Andando com sua arma
na cintura, Pixote pisa nas linhas do trem. A cidade é grande e
o cinema nem tanto – o menino vai embora no entremear dos trilhos. A câmera
deixa de acompanhá-lo, observa sua partida. Pixote não cabe
no filme, anda para depois. Sua vida escapole às margens da narrativa.
Indefinido, o filme se interrompe ali, quando Pixote mais uma vez foge
de casa (da promessa de casa que havia construído). Se mistura
à cidade, volta às imagens de telejornais. Babenco faz em
Pixote um filme sem mediação, sem conclusão,
sem abrigo seguro ao espectador.
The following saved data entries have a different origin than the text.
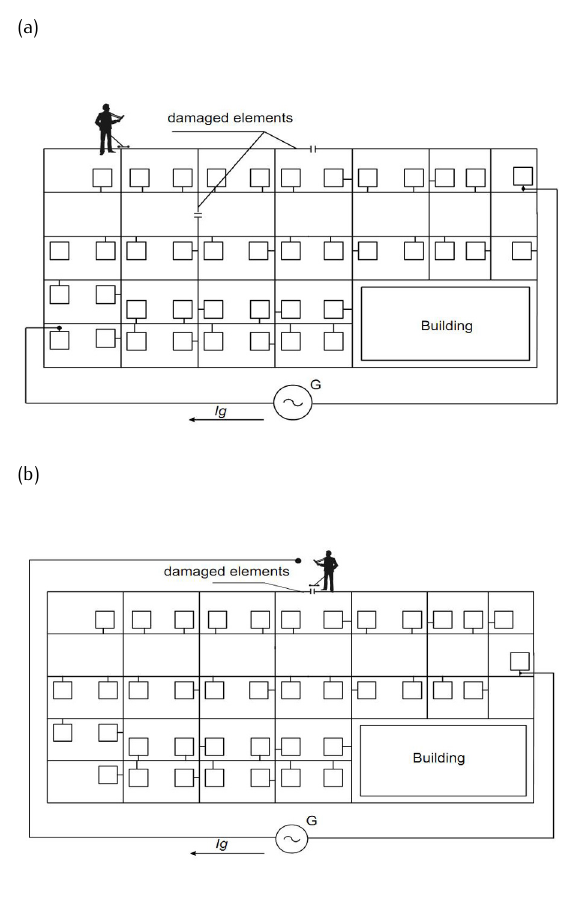
Figure 5. Grounding Device Investigation (a) Step 1, (b) Step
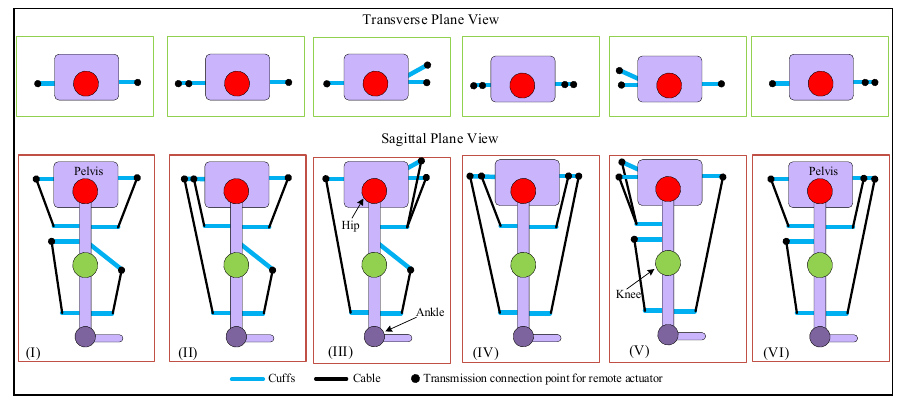
Figure 4. Possible routings for 4-cable driven C-LREX constraining 2 cables for the knee joint (transverse and sagittal planes view).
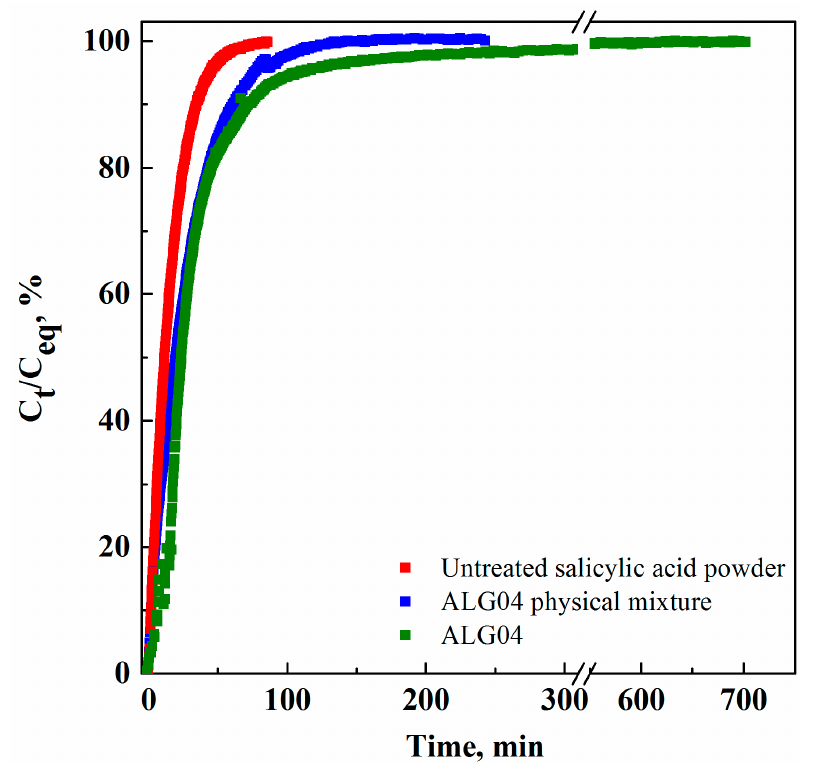
Figure 7. Salicylic acid release profiles from sodium alginate microparticles produced via SAA at 80 °C, 82 bar, and GLR =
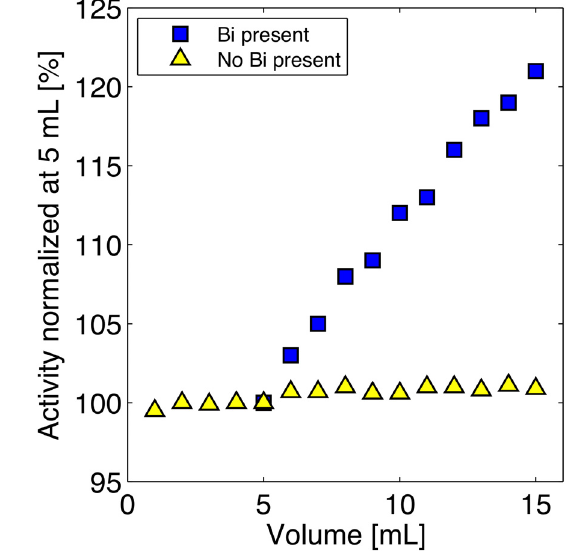
Figure 4. Graphs depicting the change in dose calibrator reading of a fixed amount of 211 At when the concentrations of bismuth are changed. ( A ) Dependence of bismuth concentration vs . dose calibrator reading for a fixed (5 mL) quantity of HNO volume vs . dose calibrator reading in the presence and absence of bismuth. Values in each graph have been decay corrected and normalized to; ( A ) the no added bismuth reading, or ( B ) the 5 mL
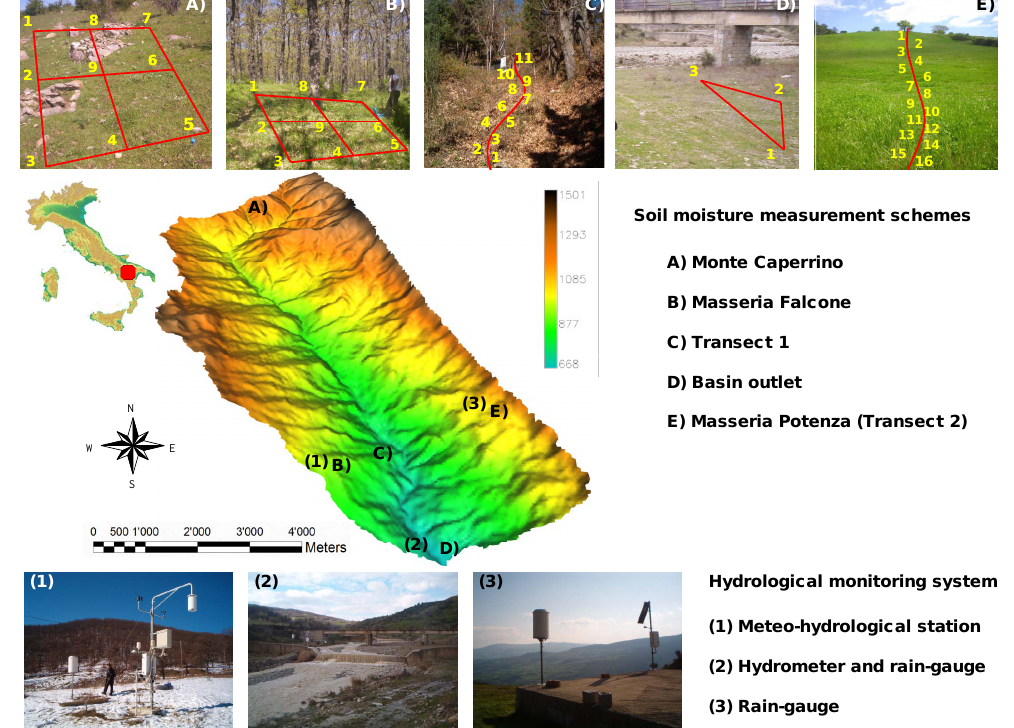
Fig. 1. Description of the experimental area of “Fiumarella of Corleto” with the identification of the three permanent hydrological stations devoted to the continuous monitoring of the basin. In the same page, one finds the SM measurements sites of this comparison with the definition of the sampling scheme adopted in each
Entregue a seus personagens descobre-se
em discurso para além dos casos morais, das teses conclusivas.
A tese de Babenco é dramática, é ficcional, é
cinematográfica – seu gesto é o de inscrever o lugar de
Pixote no painel de afetos das grandes cidades e dar a ele o lugar de
sua dramaturgia. Carregado, verborrágico, corajoso, excessivamente
melodramático em sua trilha sonora... A lei do mais fraco é
o lugar onde vive aquele corpo-menino diante de um sistema judicial-carcerário
que o ignora, mas que quer detê-lo como a um animal perdido e sem
vontades. Babenco leva ao limite a possibilidade de um cinema de amizade
com o outro, e faz de Pixote um gesto de entrega à imagem
de nossas margens, aos afetos de nossas ruas, aos olhos de nossos meninos.
Antes dos julgamentos, antes das leis: o cinema.
Felipe Bragança
Pixote
– A Lei do Mais Fraco
Brasil, 1981, Cor, 122'
Direção: Hector Babenco
Roteiro: Hector Babenco
e Jorge Duran.
Fotografia: Rodolfo Sanchez.
Montagem: Luiz Elias.
Música: John Neschling.
Produção:
Hector Babenco, José Pino, Paulo Francini e Embrafilme
Elenco: Fernando Ramos
da Silva, Marília Pêra, Jardel Filho, Rubem de Falco, Elke
Maravilha, Tony Tornado, Beatriz Segall.
Sinopse:
Pixote foi abandonado
por seus pais e rouba para viver nas ruas. Ele já esteve internado
em reformatórios e isto só ajudou na sua "educação",
pois conviveu com todo o tipo de criminoso e jovens delinqüentes
que seguem o mesmo caminho. Ele sobrevive se tornando um pequeno traficante
de drogas, cafetão e assassino, mesmo tendo apenas onze anos.
Filmografia de
Hector Babenco:
1975 O Rei
da Noite
1977 Lúcio
Flávio, o Passageiro da Agonia
1981 Pixote,
a Lei do Mais Fraco
1985 O Beijo
da Mulher Aranha (The Kiss Of The Spider Woman)
1987 Ironweed
(Ironweed)
1991 Brincando
nos Campos do Senhor (At Play In The Fields Of The Lord)
1998 Coração
Iluminado
2003 Carandiru
Citações:
Jorge Durán,
roteirista, sobre Pixote:
"Ficamos
uns três meses intensamente coletando depoimentos de pessoas e suas
experiências em reformatórios. O resultado foi escrito por
mim com o acompanhamento do Babenco. Interessante é que o filme
foi muito criticado na época aqui no Brasil, devido à visão
negativa que demos daquelas instituições Apesar de
termos sido chamados de agressivos, violentos e sensacionalistas por parte
da crítica, a realidade naquela época já era muito
pior do que a mostrada em Pixote, pois apesar de meninos, muitos
dos encarcerados já eram veteranos e experientes em matéria
de criminalidade...uma situação praticamente sem saída..."
Hector Babenco:
"Pixote
teve outra motivação (em relação a Carandiru),
outro grau de naturalismo. Era mais um registro de individualidade, tratava
de tirar dos meninos a etiqueta social "menor carente" que escondia um
ser humano com nome, família e desejos. Fui motivado pela indignação
de ver o problema do menor, essa coisa pungente, não ser levado
a sério. No Carandiru vou falar das histórias que um médico
ouviu. Se são verdades ou mentiras, não me interessa. O
que me motiva é o fascínio que elas me despertam."